Extending higher education beyond our campus

At USC Upstate, we seek to extend higher education beyond our campus as we live, grow and serve in our local and regional communities. As only 25% of South Carolina residences have completed education beyond the Associate degree, this is an ongoing need, We seek symbiotic and reciprocal relationships with community partners in both for-profit and non-profit sectors. We bring the advanced research and skills of our faculty and students into the community to help meet needs identified by Upstate organizations that you could not otherwise fulfill with your current resources.

Please contact us if you have research projects or other public programs you would like to develop in conjunction with our faculty and staff. Here are some examples of current partnerships and models for future programs and projects we could develop with you.

Continuing Education

In addition to our outstanding for-credit course offerings, USC Upstate provides high-quality not-for-credit courses that meet demands in our community. Currently ongoing offerings include a wide variety of programming around Child Advocacy, Crime Analysis, Innovation Professional, and Professional Spanish Interpreting in Educational Settings.
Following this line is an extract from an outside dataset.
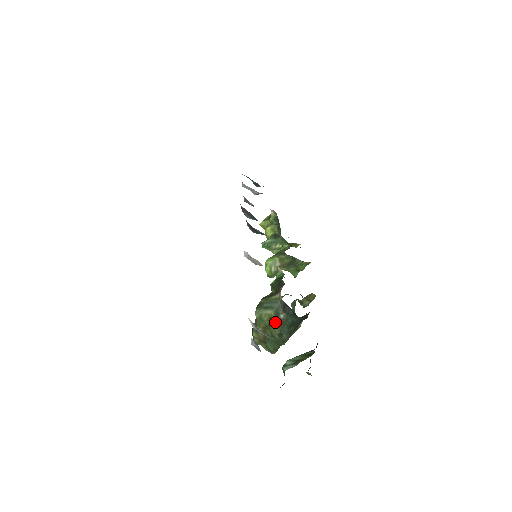
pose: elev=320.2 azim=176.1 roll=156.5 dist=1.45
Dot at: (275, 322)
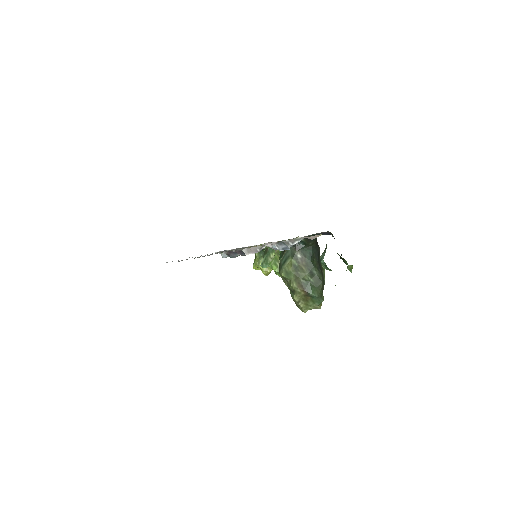
Dot at: (299, 266)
Talk with us about your needs. We are ready to create seminars, trainings, continuing education, and certification programs in a wide array of disciplines to meet demand for academic, professional development, and personal enrichment needs in our communities. Delivery can be in our classrooms, at your location, online, or in a hybrid that suits your needs.

Continuing Education programs will be fee-based or contract-based, commensurate with the length and desired program outcomes.

 

The STUDIO

Graphic Arts faculty supervise The STUDIO a student-run graphic design agency offering high-quality graphic design services and solutions to nonprofit organizations and small businesses for whom working with professional graphic design companies is out of reach. The STUDIO team, with offices in the Greenhouse Business Incubator in downtown Spartanburg, is trained in professional, client-centered design practices. Jobs range from logo design to brochures, public relations campaigns, and annual reports.

The cost of services from the Studio is negotiable and depends on a wide variety of factors.

Internships

Students who are preparing to transition from the academic to the professional world can be great assets for your organization. They are eager to work, motivated by their intrinsic desire to do a good job and to enculturate themselves into their future career fields, and not simply to get a good recommendation.. In most cases, they also have a faculty member supporting them and evaluating their progress together with you.  

Although students prefer to be compensated for their contributions, many will accept project-based internships for academic credit alone.

Service Learning and Volunteer Services

USC Upstate seeks to cultivate strong reciprocal relationships between USC Upstate faculty, students and community organizations. Students building advanced skills in community health promotion, quality assurance, interpreting and translation, public relations, Web design, Biology, Chemistry, Environmental Sciences, Non-Profit Studies, Criminal Justice, Sociology, Child Advocacy and many other fields apply their developing skills under the leadership of a course instructor or student organization faculty advisor. To maximize our scope and effect, both for our students and for our community, we take a three-pronged approach: Service Learning, Service Engagement, and Volunteering. All of these provide opportunities for awareness-raising about your organization and the community needs you address.

Service Learning seeks deeply reciprocal relationships between faculty and community partners. Our goal here is for students to deeply explore community needs and issues through the lens of a university course. Students engage in 15-30 hours of service are expected where service contributes integrally to student learning objectives. Students' may engage in direct or indirect service, research for a cause, or through advocacy on behalf of others. Contact the director.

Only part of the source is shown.